I spent the early months of my AmeriCorps*NCCC service "getting things done" for the Charleston County Human Services Commission. Every day for six weeks, four of us piled into a rickety minivan and traveled to the most rural parts of Jasper County to weatherize homes for low-income families. Wearing paint suits and dust masks, we crawled into stuffy attics and filled them with rolls of insulation.

I remember that time as being the most positive and fulfilling of my life. I embodied everything that AmeriCorps stood for. I served selflessly, opened myself freely to others, jumped into leadership roles, and stepped out of my comfort zone every day.

All that changed the day my mother died. Although she had been battling cancer, my mother had urged me to join AmeriCorps, assuring me that we still had plenty of time together. We were wrong about that, and her death filled me with pain and guilt.

A week after the funeral, I returned to Jasper County, the excitement of my service having been replaced by bitterness and regret. In the attics of South Carolina, I chose to face my pain alone. Disengaged from others, I mindlessly caulked windows and installed insulation to keep complete strangers warm in the cold winter months. But I found that I was the one who was cold.

One gray morning we piled into the van for yet another day of weatherization. We pulled onto a dirt road on the outskirts of a nondescript town, to a rusty and beaten trailer. Our site supervisors told us to gather up our tools and grab some new heating vents from the van. When we entered the trailer, an old man greeted us at the door. Old is an understatement. This man was ancient. Clad in faded overalls and a flannel shirt, he had that weathered look about him, as if each wrinkle told a story of hardship. I glanced at his arthritic knuckles as he opened the door for us, and then looked into his face. He nodded a silent hello.

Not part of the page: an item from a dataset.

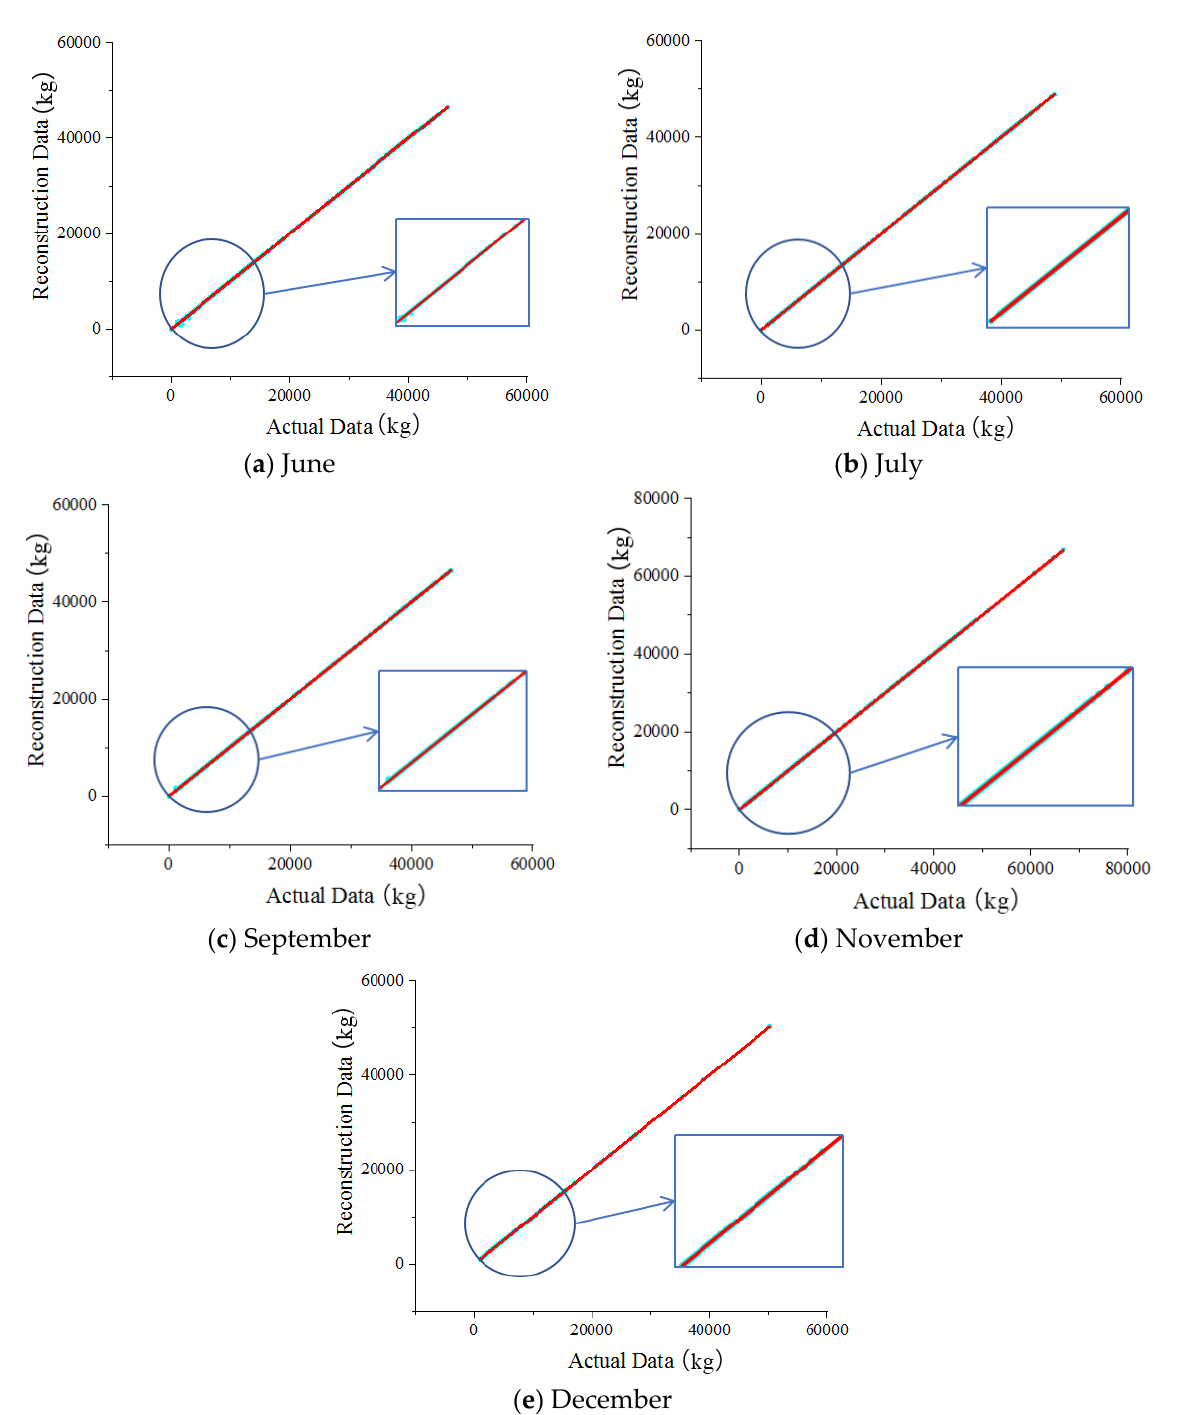
Figure 6. The comparison of the gross vehicle weight data. In Figure 6, the horizontal and vertical coordinates represent the actual data and the re- constructed data, respectively, and the scatter points in the figure are uniformly distributed over the image of y = x for two weeks, which demonstrates that the proposed model reconstructed the gross vehicle weight data adequately. Furthermore, there is a good agree- ment between the actual data and the reconstructed data. Thus, the proposed GAN could accurately capture and reconstruct the trained dataset’s potential features and distribution patterns. Figure 7 shows the results of the training loss of the generator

We set out to complete our assigned task of replacing his older heating vents with new ones. While we were working, I noticed buckets and buckets overflowing with brown nuts. I looked around the trailer, and in every corner there were more of these same buckets.

Curiosity got the better of me and I asked one of the supervisors what the buckets were filled with. "Pecans," he replied. He grabbed two of them, crunched them together in his large fist, and showed me the meaty insides of the nuts. "Try 'em," he said, as I nervously put one into my mouth. He laughed at my scrunched-up face as the bitterness of the nut hit my tongue.

Within an hour we had installed all of the new vents and started to clean up. While we were working, the old man had just sat on his couch and observed us silently. As we filed into the doorway to leave, he caught my eyes once more and slowly pointed to the chair next to me. I looked down to find four bags, neatly knotted, each filled with pecans. I picked the bags up, thanked the man, and walked out of the trailer.

In the van, as my teammates excitedly opened the bags and began to eat the pecans, the power of the old man's simple gesture hit me. He had nothing but pecans gathered with his own hands from the trees of South Carolina, but he was still able to give. I realized just how selfish I had been. Yes, I had been dealt a terrible blow with the death of my mom, but I was still alive. I still had everything I needed to survive. I could still give.

I learned this lesson in rural South Carolina in a dilapidated trailer that I will never see again, but I often think of that man and the wisdom he taught me that day. I carry one of his pecans in my purse so that I will never forget his message. Without AmeriCorps*NCCC, I would never have turned my mother's death into an experience that taught me the ultimate lesson in life: To give is to live.